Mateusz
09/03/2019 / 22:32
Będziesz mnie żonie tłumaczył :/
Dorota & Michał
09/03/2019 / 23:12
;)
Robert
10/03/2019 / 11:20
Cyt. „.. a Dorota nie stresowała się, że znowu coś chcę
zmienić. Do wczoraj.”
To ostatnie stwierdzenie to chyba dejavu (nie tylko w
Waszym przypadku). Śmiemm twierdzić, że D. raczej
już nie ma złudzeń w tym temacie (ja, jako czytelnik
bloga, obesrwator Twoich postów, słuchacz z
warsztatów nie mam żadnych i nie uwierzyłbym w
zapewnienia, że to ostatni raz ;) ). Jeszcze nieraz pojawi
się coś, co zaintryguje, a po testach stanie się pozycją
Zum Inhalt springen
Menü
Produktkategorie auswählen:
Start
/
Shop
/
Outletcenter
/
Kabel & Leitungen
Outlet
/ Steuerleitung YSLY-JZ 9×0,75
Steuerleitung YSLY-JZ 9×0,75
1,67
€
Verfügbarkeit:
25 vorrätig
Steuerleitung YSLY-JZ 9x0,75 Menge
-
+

- - -

▶ _Aim of the exercise_: Could you transcribe each entry exactly as it stands?

▶ _Task solution_:
Mateusz
09/03/2019 / 22:32
Będziesz mnie żonie tłumaczył :/
Dorota & Michał
09/03/2019 / 23:12
;)
Robert
10/03/2019 / 11:20
Cyt. „.. a Dorota nie stresowała się, że znowu coś chcę
zmienić. Do wczoraj.”
To ostatnie stwierdzenie to chyba dejavu (nie tylko w
Waszym przypadku). Śmiemm twierdzić, że D. raczej
już nie ma złudzeń w tym temacie (ja, jako czytelnik
bloga, obesrwator Twoich postów, słuchacz z
warsztatów nie mam żadnych i nie uwierzyłbym w
zapewnienia, że to ostatni raz ;) ). Jeszcze nieraz pojawi
się coś, co zaintryguje, a po testach stanie się pozycją
Zum Inhalt springen
Menü
Produktkategorie auswählen:
Start
/
Shop
/
Outletcenter
/
Kabel & Leitungen
Outlet
/ Steuerleitung YSLY-JZ 9×0,75
Steuerleitung YSLY-JZ 9×0,75
1,67
€
Verfügbarkeit:
25 vorrätig
Steuerleitung YSLY-JZ 9x0,75 Menge
-
+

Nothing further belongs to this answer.